Exercise goal: Please name the three benchmarks the abstract says BMP was tested on.

CVPR2021

Body Meshes as Points

Jianfeng Zhang, Dongdong Yu, Jun Hao Liew, Xuecheng Nie, Jiashi Feng

摘要

We consider the challenging multi-person 3D body mesh estimation task in this work. Existing methods are mostly two-stage based-one stage for person localization and the other stage for individual body mesh estimation, leading to redundant pipelines with high computation cost and degraded performance for complex scenes (e.g. , occluded person instances). In this work, we present a singlestage model, Body Meshes as Points (BMP), to simplify the pipeline and lift both efficiency and performance. In particular, BMP adopts a new method that represents multiple person instances as points in the spatial-depth space where each point is associated with one body mesh. Hinging on such representations, BMP can directly predict body meshes for multiple persons in a single stage by concurrently localizing person instance points and estimating the corresponding body meshes. To better reason about depth ordering of all the persons within the same scene, BMP designs a simple yet effective inter-instance ordinal depth loss to obtain depth-coherent body mesh estimation. BMP also in troduces a novel keypoint-aware augmentation to enhance model robustness to occluded person instances. Comprehensive experiments on benchmarks Panoptic, MuPoTS-3D and 3DPW clearly demonstrate the state-of-the-art efficiency of BMP for multi-person body mesh estimation, together with outstanding accuracy. Code can be found at: https://github.com/jfzhang95/BMP .

Saved data entries:
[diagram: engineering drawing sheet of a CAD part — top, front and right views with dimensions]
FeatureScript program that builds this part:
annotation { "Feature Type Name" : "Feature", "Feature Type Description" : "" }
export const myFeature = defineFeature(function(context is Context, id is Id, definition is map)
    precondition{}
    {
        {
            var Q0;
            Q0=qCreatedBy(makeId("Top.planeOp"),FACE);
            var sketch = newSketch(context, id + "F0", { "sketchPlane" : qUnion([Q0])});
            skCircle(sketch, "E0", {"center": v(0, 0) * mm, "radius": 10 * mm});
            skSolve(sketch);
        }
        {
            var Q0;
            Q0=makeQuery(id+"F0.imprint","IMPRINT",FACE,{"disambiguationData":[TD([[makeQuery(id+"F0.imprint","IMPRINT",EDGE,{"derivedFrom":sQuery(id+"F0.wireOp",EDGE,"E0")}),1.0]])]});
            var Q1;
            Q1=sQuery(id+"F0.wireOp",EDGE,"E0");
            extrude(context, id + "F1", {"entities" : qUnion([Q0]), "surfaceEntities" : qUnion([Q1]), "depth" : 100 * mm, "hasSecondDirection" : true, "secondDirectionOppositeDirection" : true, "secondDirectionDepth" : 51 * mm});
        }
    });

Answer section: Panoptic, MuPoTS-3D and 3DPW.